# painting my roof white



## Aunt Llivia

Hi. I live in Florida and recently had a new shingle roof installed. I would like to paint it white but am concerned about using elastomeric coatings on a sloped roof. Will it pool or run off? Can I paint it in the summer? Where can I find answers to these Q's? Thanks


----------



## rltarch

Good morning! Unless I've misunderstood what you've done, I don't believe you can paint over, or put elastomeric coatings over, a new shingle roof. What kind of shingles (asphalt, concrete)?

Are you looking to paint it white for aesthetics, or for energy savings?

If for aesthetics, you're pretty much stuck with the color of the shingles now; no "paint" will stay on the shingles permanently.

If for energy savings, a white roof will help - a little bit. There are much more effective ways to save energy in a house, and depending on the construction of your roof, better ways to reduce the temperature of the attic air (which is what a white roof roof will help with).

There's been some talk in the media lately about white roofs, but what they're saying only applies in certain situations - and is way overblown in regard to effectiveness.

I suggest contacting your local electric utility company for advice - most utilities have pretty good (free) programs for helping you evaluate your home's energy use and will advise on strategies to reduce energy use. Some even have programs to do free energy retrofitting - it's worth calling to find out about!

Hope this helps!

Richard Taylor, AIA
www.rtastudio.com
www.rtaplans.com


----------



## DIYtestdummy

I live in Arizona and "painted" my roof with rubberized coating. I have a flat roof with a slight slant for runoff. The coating helps seal the roof, helps deaden noise, and has actually kept my a/c from running all the time. My electric bill is cut in half, but I also installed compact fluorescent bulbs everywhere too. I did make my money back on both investments. :thumbup:

I did roll some of the leftover coating onto my patio roof that has sanded tarpaper similar to shingles. It's possible, but not a good idea - it won't stick very well and the sand clogs the roller. There is a primer for this, but since these are new shingles I think you should just leave them alone. You'd have to tear the shingles off and start over. I have seen thatched roof houses with elastomeric coatings on them and it makes a lot more sense than shingles around here.

Information supplied:
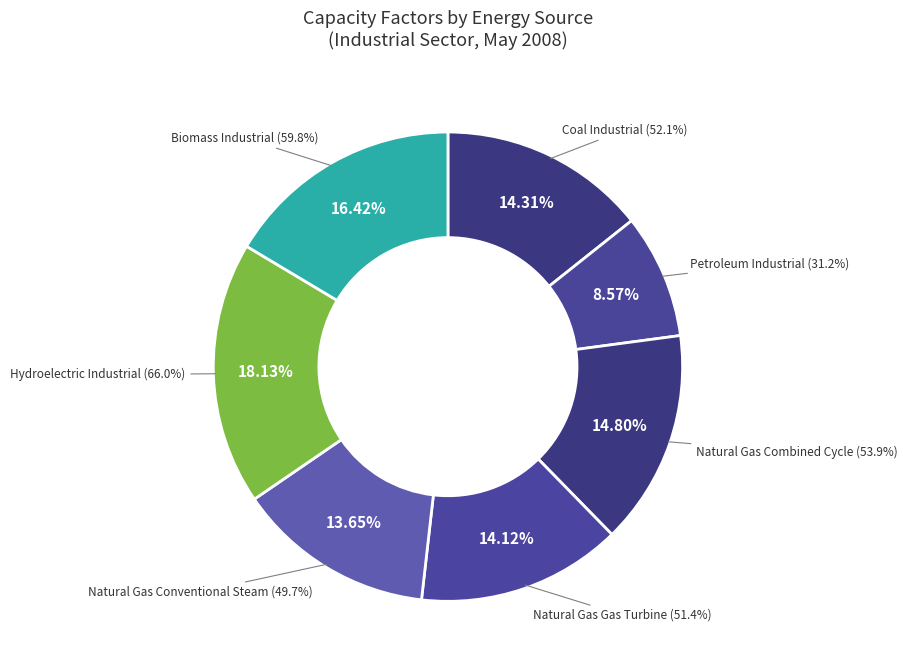

To the nearest percent, what is the difference between the largest and smallest slice percentages?

10%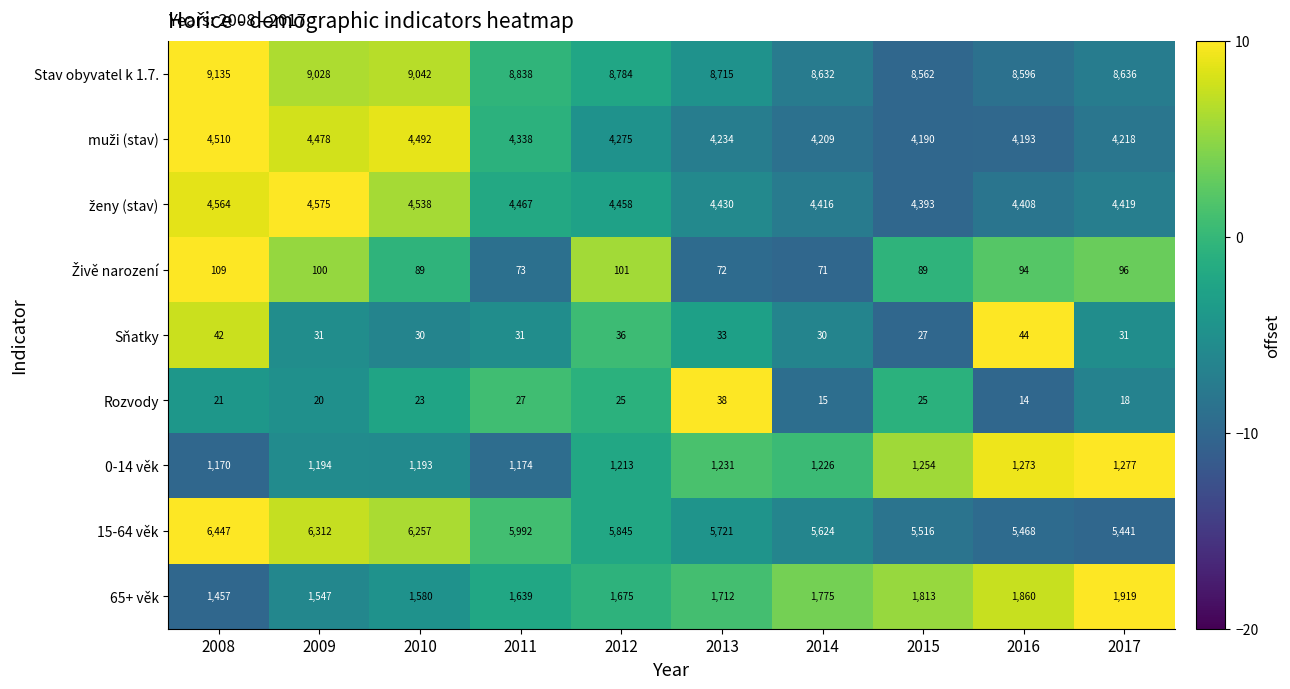

What value does the 0-14 věk series have at 2015, to the nearest 5?

1255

Aim of the task: Pick up the forum thread about painting a new shingle roof white after its last sentence and continue it.

Exercise output:
----------



## shawnlee

There are some companies out there that make specific coatings just for this application..........the coclor alone will help ,but some of these caotings have radiant bariier and insulation in them which improve performance alot over just white paint...do some searches for roof coatings and these companies will pop up.


----------



## Leftyho

Hi,

You can paint shingles. You pass shingles that are painted all the time.

McDonnals, Burger King... 

Regular white paint will do fine.

If you do not believe that white works here is a test. Get a white car and a black car, in the afternoon, touch each one. Then tell me which one is cooler. Anyone that says there is no difference does not work on roofs. Radiant heat is not brought into the building. 

No argument that there are other ways to improve efficiency and comfort. 

The big downside to white roofs with roof coatings is glare. if you have a roof in front of a window, DO NOT PAINT your roof white. The glare in your home will be unbearable. The white roof will reflect the sun light like a mirror. So the glare may affect your neighbors house. 

Look at a Wendy's. You will probably see a glow above the roof. This is the sunlight being reflected off the roof. If you see anyother flat roof and it looks like it is glowing, they have a white roof.

The air itself is cooler on a white roof. This cooler air is used by the HVAC units. This reduces the energy needed to cool your building. It also increases the life of the hvac unit. So the cost savings add up quickly.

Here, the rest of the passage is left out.